I like east, I seen it some where to point them south and not north. I do cut outs they seem to be more on the south west side of home. Don't think I help you any did I.


----------



## DeeAnna (Nov 5, 2010)

In a beekeeping class I took recently at the Univ. of Minnesota, the instructors recommended facing the hives in a circle (or you can make multiple circles, if you have a lot of hives). The hive entrances should face outward. They like this method for a couple of reasons. 

One is the beekeeper can stand in the middle and access all the hives from the back w/o having to schlepp stuff very far to go from hive to hive. You want to make the circle big enough for one or two people and their gear to fit inside the circle of hives.

Also they said that orienting the hives in a circle made it easier for the bees to find the hive that was theirs. With hives all in a row, the hives and the landmarks around them look kind of alike.

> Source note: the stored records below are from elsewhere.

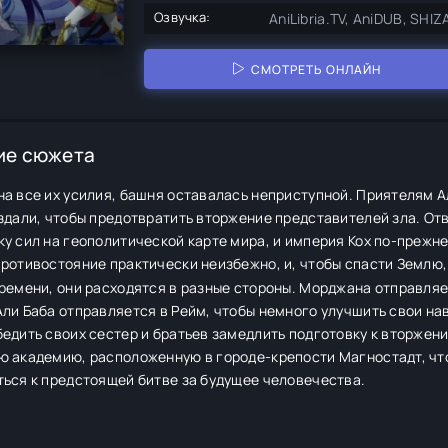
Озвучка:
AniLibria.TV, AniDUB, SHIZ
СМОТРЕТЬ ОНЛАЙН
ие сюжета
а все их усилия, башня оставалась неприступной. Приятелям А
оздали, чтобы предотвратить вторжение представителей зла. О
у сил на геополитической карте мира, и империя Кох по-прежн
ротивостояние практически неизбежно, и, чтобы спасти Землю
ремени, они расходятся в разные стороны. Морджана отправляе
ли Баба отправляется в Рейм, чтобы немного улучшить свои на
едить своих сестер и братьев замедлить подготовку к вторжен
ю академию, расположенную в городе-крепости Магностадт, чт
ться к предстоящей битве за будущее человечества.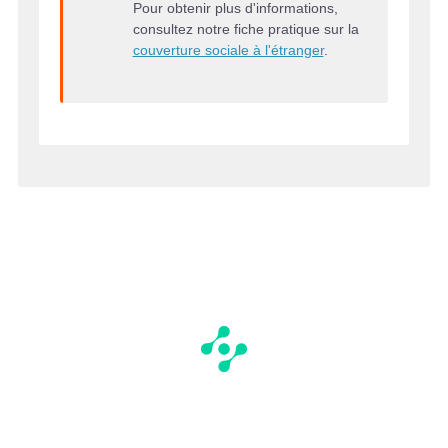
Pour obtenir plus d'informations,
consultez notre fiche pratique sur la
couverture sociale à l'étranger
.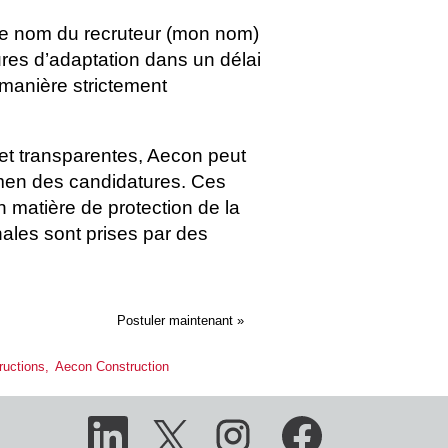
et le nom du recruteur (mon nom)
res d’adaptation dans un délai
 manière strictement
et transparentes, Aecon peut
’examen des candidatures. Ces
n matière de protection de la
inales sont prises par des
Postuler maintenant »
uctions,
Aecon Construction
S
S
S
S
’
’
’
’
o
o
o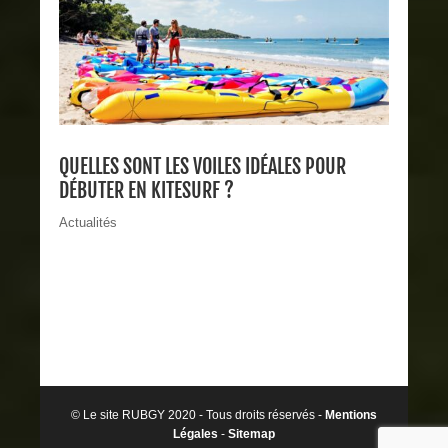
QUELLES SONT LES VOILES IDÉALES POUR
DÉBUTER EN KITESURF ?
Actualités
© Le site RUBGY 2020 - Tous droits réservés -
Mentions
Légales
-
Sitemap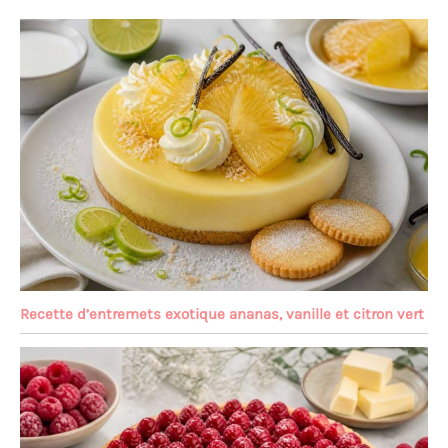
Recette d’entremets exotique ananas, vanille et citron vert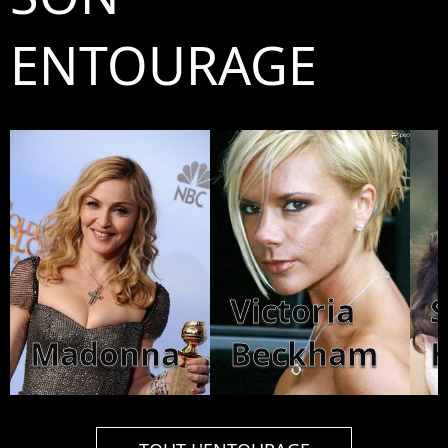
ENTOURAGE
Victoria
Madonna
Beckham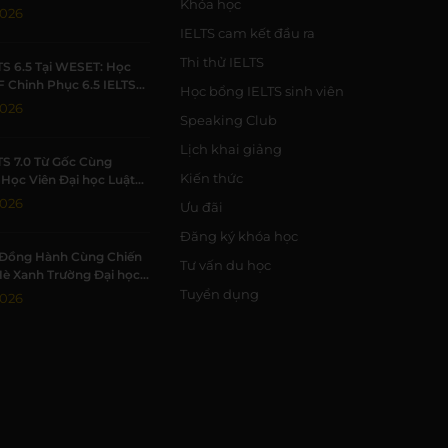
Khóa học
h Viên Khởi Nghiệp
2026
IELTS cam kết đầu ra
Thi thử IELTS
TS 6.5 Tại WESET: Học
F Chinh Phục 6.5 IELTS
Học bổng IELTS sinh viên
 Trường Học Tập Chất
2026
Speaking Club
Lịch khai giảng
TS 7.0 Từ Gốc Cùng
Kiến thức
Học Viên Đại học Luật
Đạt 7.0 IELTS
2026
Ưu đãi
Đăng ký khóa học
Đồng Hành Cùng Chiến
Tư vấn du học
Hè Xanh Trường Đại học
c Tự nhiên, ĐHQG-HCM
Tuyển dụng
2026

If the bees get confused, they will tend to just fly to the end hives, thus reducing the population in the middle hives. 

Just passing on info I've learned from others, but their logic made some sense. 

--DeeAnna


----------



## Birdman (May 8, 2009)

I thought we put numbers on top of our hives, so the bees would know where they lived. Guess I can use them to keep track of the hives.:lpf::lpf::lpf:


----------



## BigDaddyDS (Aug 28, 2007)

For the hobbyist, it's more important to take other factors into consideration. Although lore says to "point them to the south", or whatever direction, if there's a sidewalk to the south, it's not so much a good idea to face them that way!

Likewise, if facing them a certain direction causes their entrance to be aimed at a walkway, or at your house, or makes them hard to work for whatever reason, you may want to consider an alternate direction. Keep your neighbors in mind, and put up a fence for your bees to go up and over before they travel off to forage, if you're in a residential area.

With that said, in my opinion, facing the entrance in a particular direction has very little to do with the productiveness of a hive. (Overall strength of a hive is a MUCH bigger factor on production, just for conversation sake.) As my yards are open fields, I just try not to face any of my stationary hive's entrances in the direction of the winter's prevailing wind. And I do stagger my hives a bit, as to help prevent drifting. But, aside from that, I don't give it too much thought anymore.

Happy beekeeping,
DS


----------